Kamilah Keith, MA Spanish: Latin American studies ’10, recounts her experiences in the master’s program at AU and how it helps her in her position as a Foreign Service Officer.
Can you talk about your background?
I’d been studying Spanish since I was 12 and in the seventh grade, had honors Spanish in high school, studied abroad in Costa Rica, and I later received a BA in Spanish with a business emphasis from North Georgia College and State University (The Military College of Georgia). Before starting the program, I also interned with the U.S. Department of State at the U.S. Embassy in Santo Domingo, Dominican Republic.
What led you to enroll in the master’s program?
I became interested in the program because I wanted to continue my advanced study of Spanish language and focus on Latin America. Most master’s programs I had seen were focused on Spain. Also, I was very interested in the translation certificate program that was offered.
Did you do any internships or research projects while in the program?

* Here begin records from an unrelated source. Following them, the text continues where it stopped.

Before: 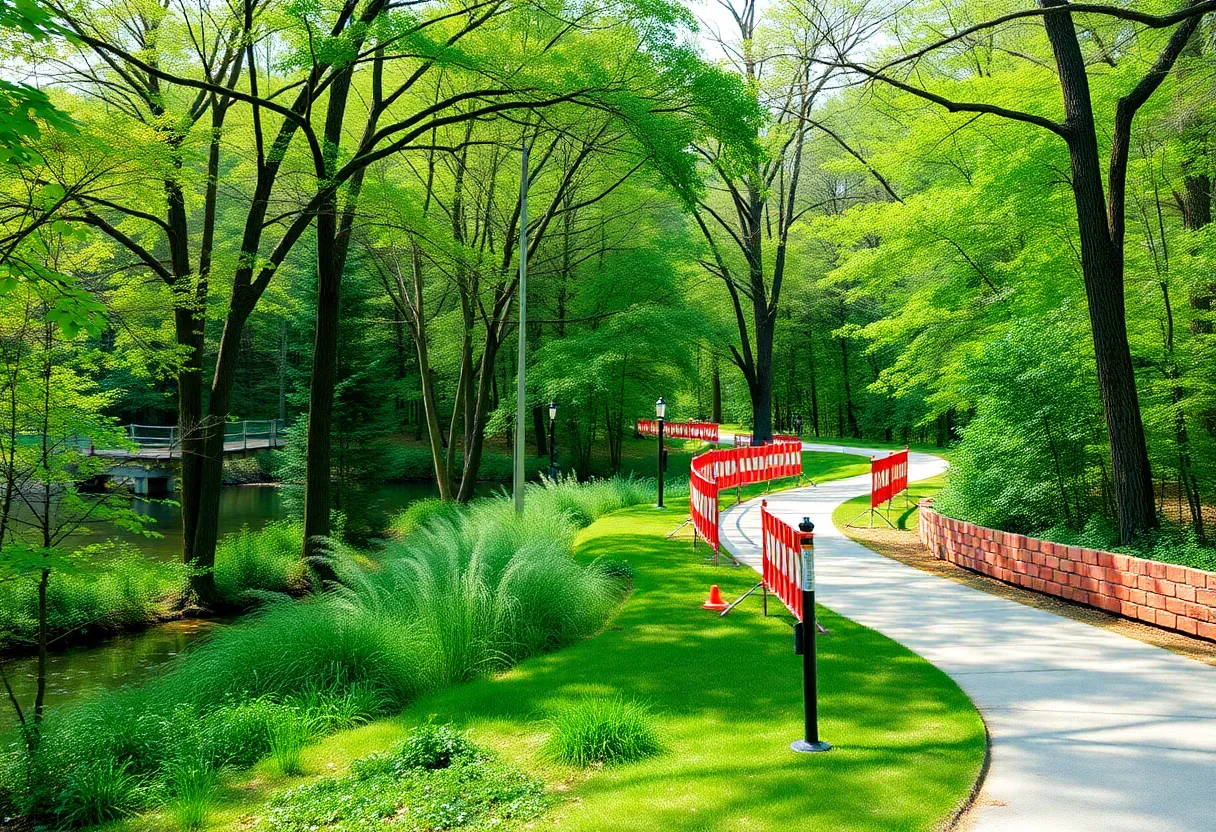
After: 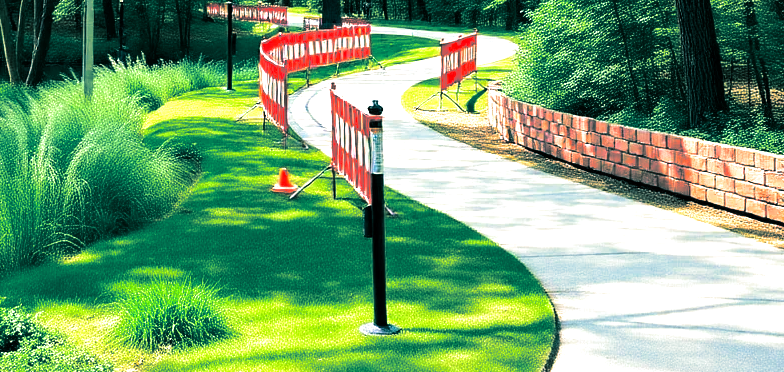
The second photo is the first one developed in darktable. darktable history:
split-toning: shadows › hue 186.43°, highlights › hue 49.29°, compress 30.29%
crop and rotate: left 35.509%, top 50.238%, bottom 4.934%
tone equalizer: -8 EV -0.75 EV, -7 EV -0.7 EV, -6 EV -0.6 EV, -5 EV -0.4 EV, -3 EV 0.4 EV, -2 EV 0.6 EV, -1 EV 0.7 EV, +0 EV 0.75 EV, edges refinement/feathering 500, mask exposure compensation -1.57 EV, preserve details no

I liked the fact there was a lot of freedom in choosing research projects. I focused a lot on Afro-Latin American culture and minority issues. For the seminar on Afro-Latin American Culture and Music, I did a research project on the Garifunas and Meskitos of Nicaragua. In a seminar on Latin American Theater and Politics, I did a research project on identity issues between Dominicans and Puerto Ricans in New York. In a seminar on Cuba, I wrote about the plight of lesbians there and analyzed the difference between how lesbians and homosexuals were treated in Cuba and what this meant in terms of the Cuban Revolution. In a seminar on Latin American Culture & Film, I did a research project on illegal immigration issues and the stereotypes of the U.S. as perceived by the illegal immigrants in the various films we analyzed during the course.
If I’d had the time, I would have liked to do the community service project offered in the master’s program. It is a great opportunity to interact with the Latino community in the D.C. area, practice speaking Spanish, and make a difference in the community.
Where are you working now, and how did the degree prepared you for the position?
I am currently working at the U.S. Embassy in Bogota, Colombia, for the U.S. Department of State as a Foreign Service Officer. My current position is vice consul, which means I interview Colombians for U.S. visas. Soon, I will move into a new position as a program officer and grants officer in the narcotics affairs section, where I will be tasked with selecting social projects that fall in line with U.S. goals regarding anti-narcotics and rule of law.
The master’s degree prepared me for my position because I have advanced study of the Spanish language and Latin American culture that my colleagues do not often have. I am able to be confident when interacting with Colombians and really show that I am educated about authentic Colombian culture, which in turn has helped me to better U.S.-Colombian relations.